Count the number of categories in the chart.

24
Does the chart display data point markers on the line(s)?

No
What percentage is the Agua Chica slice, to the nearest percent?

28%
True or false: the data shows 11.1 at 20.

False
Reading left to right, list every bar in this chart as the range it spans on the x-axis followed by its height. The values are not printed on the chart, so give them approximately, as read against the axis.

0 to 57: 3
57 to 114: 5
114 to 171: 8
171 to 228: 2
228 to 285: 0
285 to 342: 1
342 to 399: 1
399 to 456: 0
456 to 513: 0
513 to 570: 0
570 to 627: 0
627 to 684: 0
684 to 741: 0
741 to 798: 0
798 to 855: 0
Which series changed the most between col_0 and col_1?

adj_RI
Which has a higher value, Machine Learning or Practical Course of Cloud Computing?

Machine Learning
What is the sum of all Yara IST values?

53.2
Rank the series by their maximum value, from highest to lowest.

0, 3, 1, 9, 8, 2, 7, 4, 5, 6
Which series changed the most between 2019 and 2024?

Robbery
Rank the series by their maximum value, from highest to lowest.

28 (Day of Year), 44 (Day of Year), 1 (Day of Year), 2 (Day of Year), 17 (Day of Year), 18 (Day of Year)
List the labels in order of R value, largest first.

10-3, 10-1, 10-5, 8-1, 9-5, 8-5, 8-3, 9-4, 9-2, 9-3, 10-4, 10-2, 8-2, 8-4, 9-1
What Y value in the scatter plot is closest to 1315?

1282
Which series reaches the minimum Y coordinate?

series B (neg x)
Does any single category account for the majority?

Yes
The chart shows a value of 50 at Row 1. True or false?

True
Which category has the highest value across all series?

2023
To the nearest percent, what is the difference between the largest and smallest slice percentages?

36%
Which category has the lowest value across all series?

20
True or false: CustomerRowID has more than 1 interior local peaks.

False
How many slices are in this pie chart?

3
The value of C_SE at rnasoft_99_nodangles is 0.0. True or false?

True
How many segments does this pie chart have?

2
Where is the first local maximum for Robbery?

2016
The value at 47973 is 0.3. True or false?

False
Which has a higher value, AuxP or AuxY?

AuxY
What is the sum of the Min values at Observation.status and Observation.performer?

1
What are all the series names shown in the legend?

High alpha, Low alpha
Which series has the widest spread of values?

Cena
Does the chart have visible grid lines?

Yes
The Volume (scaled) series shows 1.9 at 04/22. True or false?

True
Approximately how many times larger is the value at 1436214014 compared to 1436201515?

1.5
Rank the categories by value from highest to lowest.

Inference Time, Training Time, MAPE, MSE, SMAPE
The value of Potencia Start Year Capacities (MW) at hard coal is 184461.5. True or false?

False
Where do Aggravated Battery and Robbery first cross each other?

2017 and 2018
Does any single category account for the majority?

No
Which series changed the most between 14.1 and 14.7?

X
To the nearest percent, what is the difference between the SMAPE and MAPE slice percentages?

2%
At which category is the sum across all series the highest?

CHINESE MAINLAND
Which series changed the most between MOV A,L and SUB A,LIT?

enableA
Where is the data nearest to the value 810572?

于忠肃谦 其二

What the task asks | Please give all the rows above again, changing "True or false" to "Correct or incorrect" wherever it appears and leaving everything else unchanged.

Answer box |
Count the number of categories in the chart.

24
Does the chart display data point markers on the line(s)?

No
What percentage is the Agua Chica slice, to the nearest percent?

28%
Correct or incorrect: the data shows 11.1 at 20.

False
Reading left to right, list every bar in this chart as the range it spans on the x-axis followed by its height. The values are not printed on the chart, so give them approximately, as read against the axis.

0 to 57: 3
57 to 114: 5
114 to 171: 8
171 to 228: 2
228 to 285: 0
285 to 342: 1
342 to 399: 1
399 to 456: 0
456 to 513: 0
513 to 570: 0
570 to 627: 0
627 to 684: 0
684 to 741: 0
741 to 798: 0
798 to 855: 0
Which series changed the most between col_0 and col_1?

adj_RI
Which has a higher value, Machine Learning or Practical Course of Cloud Computing?

Machine Learning
What is the sum of all Yara IST values?

53.2
Rank the series by their maximum value, from highest to lowest.

0, 3, 1, 9, 8, 2, 7, 4, 5, 6
Which series changed the most between 2019 and 2024?

Robbery
Rank the series by their maximum value, from highest to lowest.

28 (Day of Year), 44 (Day of Year), 1 (Day of Year), 2 (Day of Year), 17 (Day of Year), 18 (Day of Year)
List the labels in order of R value, largest first.

10-3, 10-1, 10-5, 8-1, 9-5, 8-5, 8-3, 9-4, 9-2, 9-3, 10-4, 10-2, 8-2, 8-4, 9-1
What Y value in the scatter plot is closest to 1315?

1282
Which series reaches the minimum Y coordinate?

series B (neg x)
Does any single category account for the majority?

Yes
The chart shows a value of 50 at Row 1. Correct or incorrect?

True
Which category has the highest value across all series?

2023
To the nearest percent, what is the difference between the largest and smallest slice percentages?

36%
Which category has the lowest value across all series?

20
Correct or incorrect: CustomerRowID has more than 1 interior local peaks.

False
How many slices are in this pie chart?

3
The value of C_SE at rnasoft_99_nodangles is 0.0. Correct or incorrect?

True
How many segments does this pie chart have?

2
Where is the first local maximum for Robbery?

2016
The value at 47973 is 0.3. Correct or incorrect?

False
Which has a higher value, AuxP or AuxY?

AuxY
What is the sum of the Min values at Observation.status and Observation.performer?

1
What are all the series names shown in the legend?

High alpha, Low alpha
Which series has the widest spread of values?

Cena
Does the chart have visible grid lines?

Yes
The Volume (scaled) series shows 1.9 at 04/22. Correct or incorrect?

True
Approximately how many times larger is the value at 1436214014 compared to 1436201515?

1.5
Rank the categories by value from highest to lowest.

Inference Time, Training Time, MAPE, MSE, SMAPE
The value of Potencia Start Year Capacities (MW) at hard coal is 184461.5. Correct or incorrect?

False
Where do Aggravated Battery and Robbery first cross each other?

2017 and 2018
Does any single category account for the majority?

No
Which series changed the most between 14.1 and 14.7?

X
To the nearest percent, what is the difference between the SMAPE and MAPE slice percentages?

2%
At which category is the sum across all series the highest?

CHINESE MAINLAND
Which series changed the most between MOV A,L and SUB A,LIT?

enableA
Where is the data nearest to the value 810572?

于忠肃谦 其二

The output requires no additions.